How will the Klaus Töpfer Sustainability Fellowship help you to do that?
What I particularly admire about Klaus Töpfer and the IASS is their commitment to “transdisciplinary science”, where academics from the natural, social and human sciences work together on sustainability topics with representatives of politics and civil society. That’s precisely where my focus and experience lie. At the Global Health Asia Institute, we help local communities to get involved in generating knowledge and solutions at the interface between ecology and health. We now know that it’s counterproductive to arrive on the scene and try to impose solutions “from above”. In rural parts of Cambodia or Laos, for example, it makes sense to incorporate the views of local communities as they have knowledge to share with scientists. In many cases, pre-defined academic research questions are not even relevant at the local level.
What are your plans for your fellowship year?

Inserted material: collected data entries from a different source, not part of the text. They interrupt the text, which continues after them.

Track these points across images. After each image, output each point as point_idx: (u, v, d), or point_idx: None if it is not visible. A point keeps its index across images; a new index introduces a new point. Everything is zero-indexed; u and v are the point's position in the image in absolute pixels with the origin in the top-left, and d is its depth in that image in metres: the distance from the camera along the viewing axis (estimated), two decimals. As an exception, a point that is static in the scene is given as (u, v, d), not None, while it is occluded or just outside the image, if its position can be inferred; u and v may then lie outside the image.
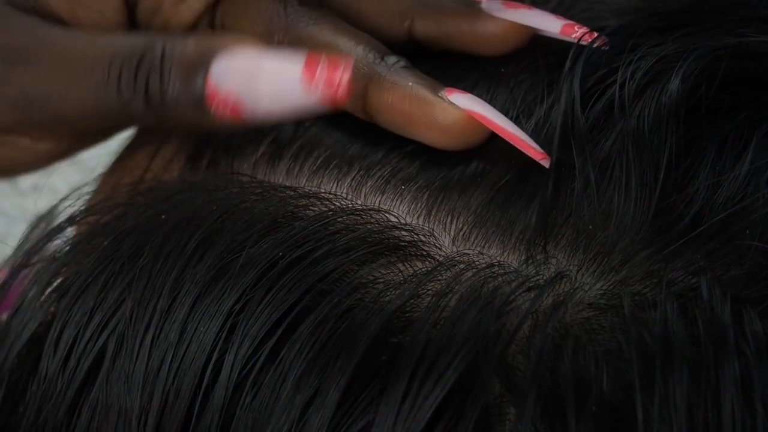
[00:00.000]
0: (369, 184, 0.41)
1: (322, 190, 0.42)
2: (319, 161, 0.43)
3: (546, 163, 0.39)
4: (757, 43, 0.40)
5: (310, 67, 0.40)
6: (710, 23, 0.42)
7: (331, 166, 0.42)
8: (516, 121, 0.41)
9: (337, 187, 0.42)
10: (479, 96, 0.42)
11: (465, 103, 0.41)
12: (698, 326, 0.35)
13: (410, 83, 0.41)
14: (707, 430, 0.33)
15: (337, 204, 0.41)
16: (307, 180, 0.42)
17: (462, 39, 0.43)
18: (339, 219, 0.40)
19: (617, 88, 0.39)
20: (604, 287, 0.37)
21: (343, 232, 0.40)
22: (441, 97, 0.41)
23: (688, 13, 0.43)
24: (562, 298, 0.37)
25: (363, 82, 0.42)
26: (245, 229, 0.40)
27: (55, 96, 0.43)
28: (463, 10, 0.43)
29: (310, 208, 0.41)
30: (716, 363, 0.34)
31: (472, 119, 0.40)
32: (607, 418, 0.34)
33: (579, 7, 0.44)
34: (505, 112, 0.41)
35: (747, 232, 0.37)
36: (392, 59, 0.42)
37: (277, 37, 0.44)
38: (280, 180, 0.43)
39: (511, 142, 0.40)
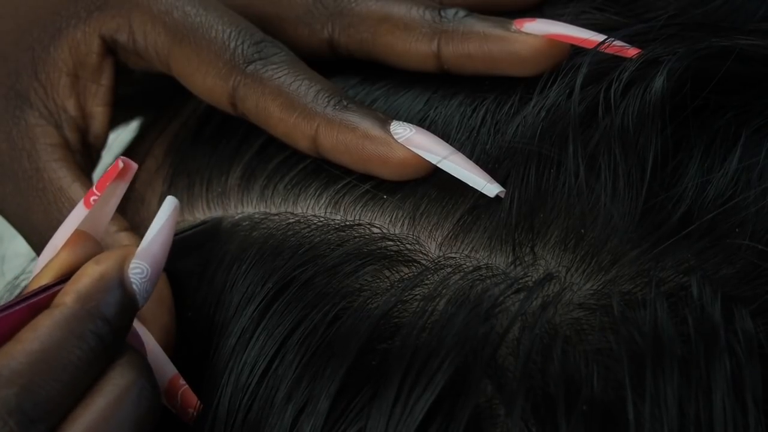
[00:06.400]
0: (348, 198, 0.42)
1: (299, 210, 0.42)
2: (294, 180, 0.43)
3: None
4: (743, 45, 0.40)
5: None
6: (698, 27, 0.42)
7: (307, 184, 0.43)
8: (500, 120, 0.41)
9: (314, 203, 0.42)
10: (461, 111, 0.42)
11: (538, 28, 0.41)
12: (688, 325, 0.35)
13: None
14: (699, 428, 0.33)
15: (317, 222, 0.41)
16: (282, 199, 0.43)
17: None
18: (322, 237, 0.41)
19: (603, 87, 0.39)
20: (594, 287, 0.37)
21: (329, 250, 0.40)
22: (514, 32, 0.41)
23: (679, 17, 0.43)
24: (551, 298, 0.36)
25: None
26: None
27: None
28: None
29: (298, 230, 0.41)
30: (707, 361, 0.34)
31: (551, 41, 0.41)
32: (598, 417, 0.34)
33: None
34: (486, 117, 0.41)
35: (737, 230, 0.37)
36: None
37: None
38: (254, 199, 0.43)
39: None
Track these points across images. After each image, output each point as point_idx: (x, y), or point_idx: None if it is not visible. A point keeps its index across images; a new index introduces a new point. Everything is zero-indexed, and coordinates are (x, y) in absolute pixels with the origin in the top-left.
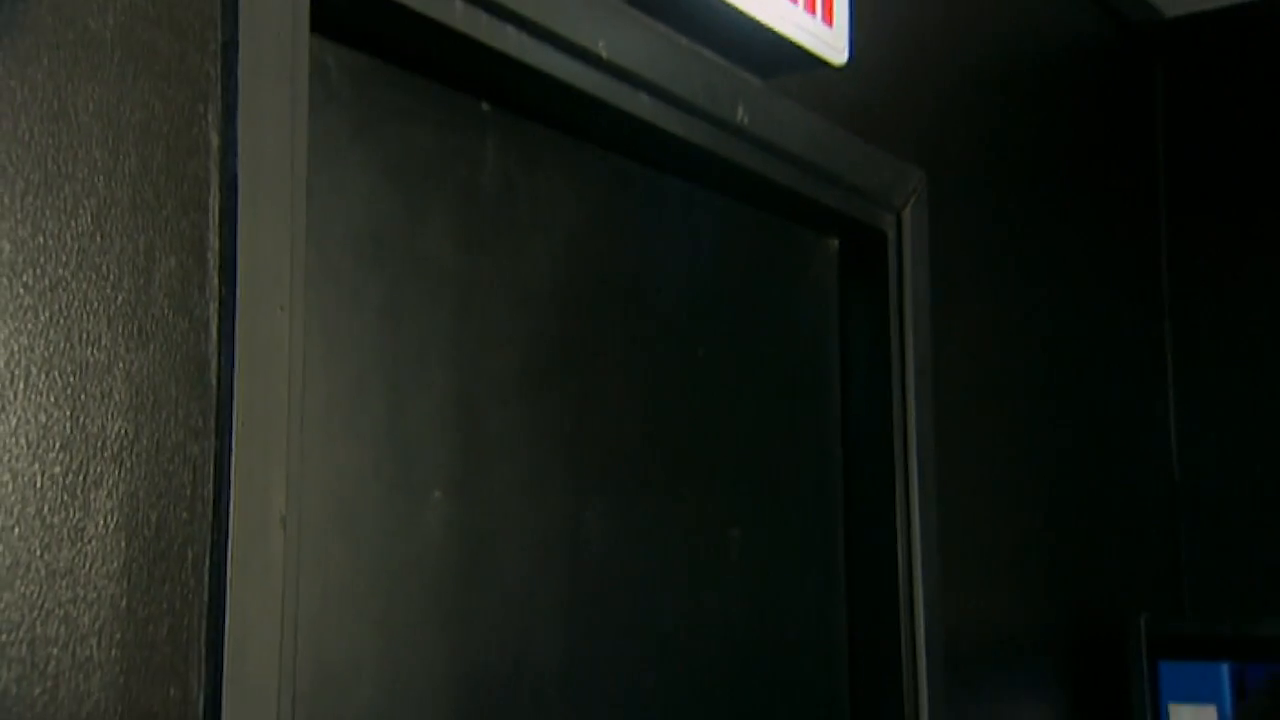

I would like to use my fellowship to publish what I have learned about how to make planetary health a local reality. With my fellowship, I also hope to create new networks across Latin America to raise the profile of the topic of planetary health and contribute to the next Planetary Health Annual Meeting, which will take place in Brazil in the spring of 2021. Above all, I want to focus on putting women at the centre of planetary health solutions. For example, I would like to use the Global Female Leaders Summit in Berlin to launch a “Women for Planetary Health” initiative, where influential women could act as mentors and supporters of projects that enhance the education and agency of young girls in the most vulnerable areas of our planet. I also believe that art, and not only science, can inspire change.